Ask yourself: Do I want to compare the means of two groups, or do I only care how the mean of a single group compares to some number? If you want to compare the means of two groups, continue to Step 2.
However, if you only care how the mean of a single group compares to a single number, use a one-sample t-test. An examples of a case where a one-sample t-test is appropriate would be if one is testing whether the average student consumes significantly more than 2000 calories a day (e.g., you are comparing the mean number of calories consumed to see whether it is significantly greater than the number 2000).
If you are comparing the means of two groups, next ask yourself: Did the two groups of numbers that we are comparing come from the same people? If so, we need to use a paired-samples t-test (also known as a repeated-samples t-test).
For example, let's say we are comparing the weight of every person in a group of people before they went on a diet with their weight after they completed the diet program. We want to know whether each person's weight after the program is significantly greater than their weight beforehand. The two sets of numbers we are comparing come from the same set of people: one set represents their weights before treatment, and the other set represents their weights after treatment. This is called a within-subjects variable. In a case like this, use a paired-samples t-test (also known as a repeated-samples t-test).
There is one more case in which a paired-samples t-test is appropriate: if the researcher is doing a "matched" design in which they purposefully chose pairs of subjects that are similar in various characteristics (e.g., age, gender, medical history, etc.) Anytime that numbers in the first and second group are paired, there is a meaningful relationship between a value in the first group of scores and the corresponding value in the second group of scores, a paired-samples t-test is appropriate.

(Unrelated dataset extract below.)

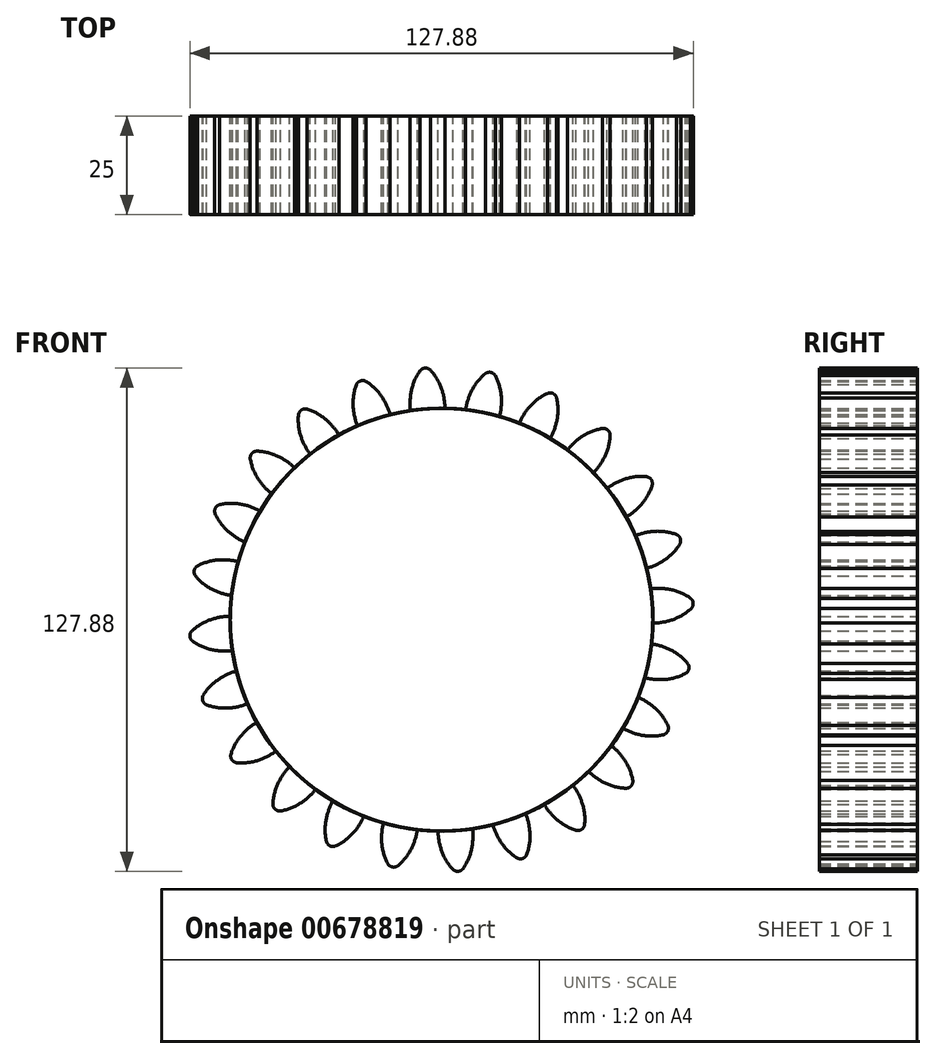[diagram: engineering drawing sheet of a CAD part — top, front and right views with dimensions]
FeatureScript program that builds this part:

In any other case where a t-test is appropriate, it's best to use an independent-samples t-test. This is appropriate for "between-subjects" designs where two groups of subjects are intended to differ on a critical manipulation. For example, if testing the effect of caffeine on the growth of plants, you might have two groups: one control group that was given water, and one experimental group of plants that was given a caffeine solution. Since you're using totally different plants in each group, there's no meaningful pairing between the scores in the two groups, and you should use an independent-samples t-test.